Só depois disso é que a administração decidirá se concorda ou não com o segundo pedido de correção de valores no contrato, que poderia impactar o preço da ETE em mais R$ 9 milhões.
A apuração de eventuais responsabilidades da COM ficará a cargo do consórcio formado pela SGS-Enger em parceria com a JHE, contratado pelo DAE para gerenciar e fiscalizar a construção da estação.

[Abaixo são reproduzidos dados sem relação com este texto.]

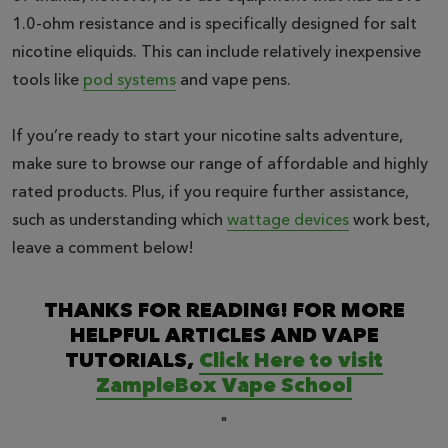
1.0-ohm resistance and is specifically designed for salt
nicotine eliquids. This can include relatively inexpensive
tools like
pod systems
and vape pens.
If you’re ready to start your nicotine salts adventure,
make sure to browse our range of affordable and highly
rated products. Plus, if you require further assistance,
such as understanding which
wattage devices
work best,
leave a comment below!
THANKS FOR READING! FOR MORE
HELPFUL ARTICLES AND VAPE
TUTORIALS,
Click Here to visit
ZampleBox Vape School
"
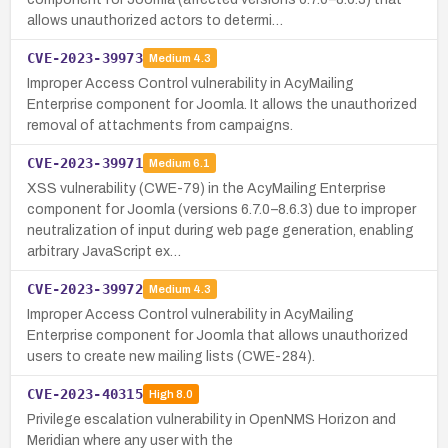
allows unauthorized actors to determi…
CVE-2023-39973
Medium
4.3
Improper Access Control vulnerability in AcyMailing
Enterprise component for Joomla. It allows the unauthorized
removal of attachments from campaigns.
CVE-2023-39971
Medium
6.1
XSS vulnerability (CWE-79) in the AcyMailing Enterprise
component for Joomla (versions 6.7.0–8.6.3) due to improper
neutralization of input during web page generation, enabling
arbitrary JavaScript ex…
CVE-2023-39972
Medium
4.3
Improper Access Control vulnerability in AcyMailing
Enterprise component for Joomla that allows unauthorized
users to create new mailing lists (CWE-284).
CVE-2023-40315
High
8.0
Privilege escalation vulnerability in OpenNMS Horizon and
Meridian where any user with the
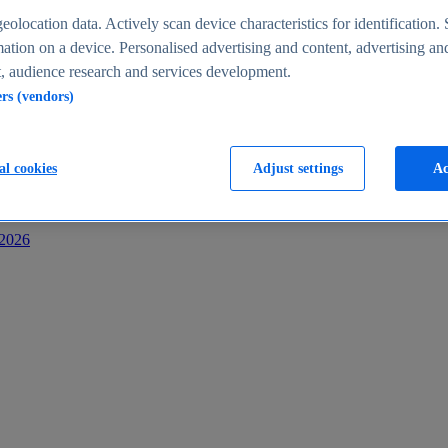
s
eolocation data. Actively scan device characteristics for identification. 
ation on a device. Personalised advertising and content, advertising an
 audience research and services development.
ers (vendors)
al cookies
Adjust settings
Ac
-2026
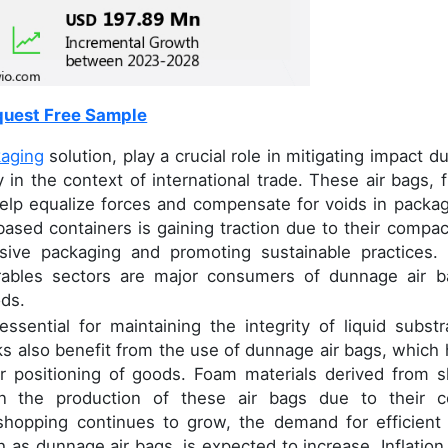
uest Free Sample
kaging
solution, play a crucial role in mitigating impact d
 in the context of international trade. These air bags, fi
elp equalize forces and compensate for voids in packag
based containers is gaining traction due to their compac
ssive packaging and promoting sustainable practices.
urables sectors are major consumers of dunnage air b
ods.
ssential for maintaining the integrity of liquid substr
rks also benefit from the use of dunnage air bags, which 
er positioning of goods. Foam materials derived from s
in the production of these air bags due to their c
e shopping continues to grow, the demand for efficient
h as dunnage air bags, is expected to increase. Inflation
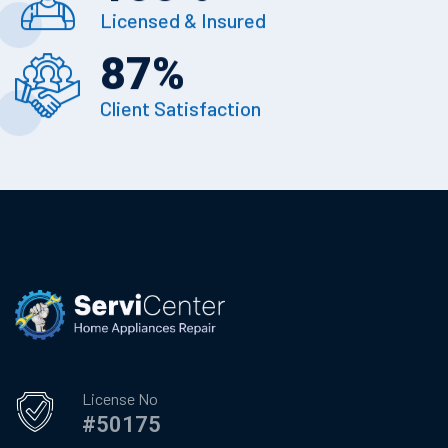
Licensed & Insured
87
%
Client Satisfaction
License No
#50175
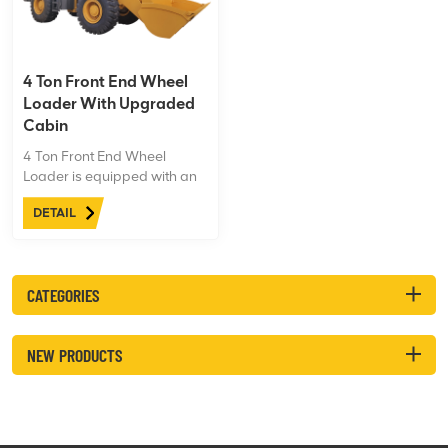
digging.
4 Ton Front End Wheel
Loader With Upgraded
Cabin
4 Ton Front End Wheel
Loader is equipped with an
upgraded cabin, Eaton
DETAIL
steering gear and priority
valve, 20.5-25-25 Aeolus
tires, powerful engine
performance, and can easily
CATEGORIES
cope with harsh working
conditions.
NEW PRODUCTS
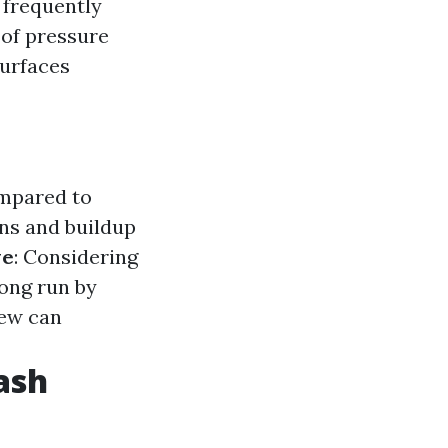
s frequently
 of pressure
surfaces
ompared to
ins and buildup
ve
: Considering
long run by
dew can
ash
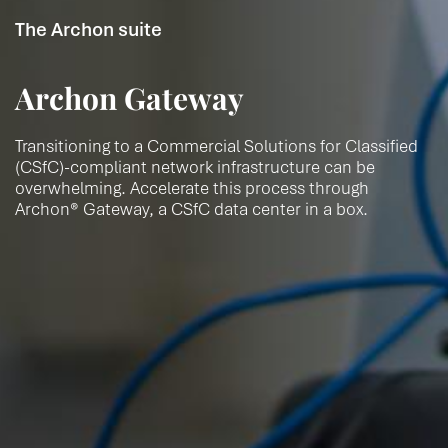
The Archon suite
Archon Gateway
Transitioning to a Commercial Solutions for Classified
(CSfC)-compliant network infrastructure can be
overwhelming. Accelerate this process through
Archon® Gateway, a CSfC data center in a box.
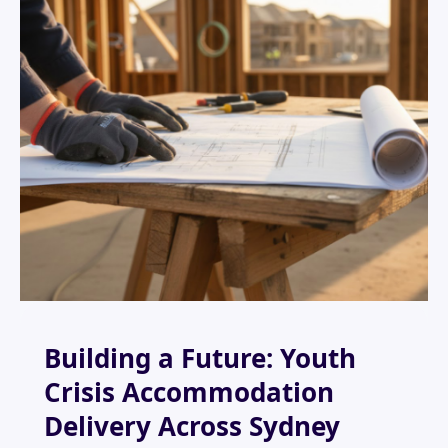
Building a Future: Youth
Crisis Accommodation
Delivery Across Sydney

A decisão foi tomada nesta semana pelo novo presidente da autarquia, Célio Bucceroni, e pelo secretário de Obras, Sidnei Rodrigues, que resiste ao novo reajuste. A gerenciadora terá que apresentar, dentro de 20 dias, a contar da última quarta-feira (21), laudo técnico apontando, em dinheiro, o volume de serviços que poderia ter sido executado pela COM, a despeito de problemas de responsabilidade do poder público e de eventuais falhas no projeto executivo.
Mudança no cálculo
A solicitação de reajuste de 7,29% (INCC apurado entre maio de 2015 a maio de 2016) incidiria, originalmente, sobre o saldo a ser liquidado no fim deste período, que era de R$ 122.187.753,55.
A legislação e o contrato garantem à construtora o direito a esses reajustes anuais. No entanto, como houve atraso na execução das obras, que deveriam terminar neste mês, mas só vão ser concluídas em dezembro de 2017, o município não quer pagar a conta por eventuais procrastinações da COM Engenharia.
“Se a gerenciadora apontar, por exemplo, que pelo menos R$ 20 milhões a mais poderiam ter sido executados até maio de 2016, nós vamos descontar esse valor do saldo restante e aplicar o percentual de correção sobre a diferença. A gente quer pagar o que é justo”, explica Sidnei.
Do jurídico
O secretário de Obras reitera que, com base em suas convicções de que parte dos atrasos deve ser atribuída à COM Engenharia, já indeferiu o pedido de reajuste que está sob análise do consórcio gerenciado.
O jurídico da Prefeitura, porém, sugeriu que sejam apontadas tecnicamente elementos que possam confirmar a tese de Sidnei.
Na Câmara
Representantes do DAE e das secretarias de Obras e Finanças participaram hoje de reunião da Comissão de Obras da Câmara Municipal para prestar esclarecimentos sobre o andamento da construção da ETE e os reajustes de preço já autorizados e sob análise.
Uma nova reunião junto aos integrantes do Legislativo, ainda sem data confirmada, acontecerá após a conclusão do laudo pelo consórcio que gerencia e fiscaliza os trabalhos da COM Engenharia.
Já autorizados
Independentemente do novo pedido de reajuste, a Prefeitura de Bauru já formalizou junto à COM Engenharia aditivo de R$ 857 mil ao contrato, além de reajuste que impactou em R$ 8,8 milhões no preço da obra. Este valor é fruto da correção de 6,9% sobre o saldo a ser liquidado em maio de 2015, um ano após a abertura da licitação da obra.
“Esse reajuste cobriu a defasagem nos valores durante todo o tempo entre o começo do processo de concorrência e o início da construção da estação. Esse longo intervalo se deu em função de uma série de impasses burocráticos. Houve questionamentos ao edital, apontamentos do Tribunal de Contas e todo o trâmite da Caixa Econômica Federal, já que a obra recebe dinheiro federal. Então, de fato, a construtora tinha direito”, explicou recentemente o secretário Sidnei Rodrigues.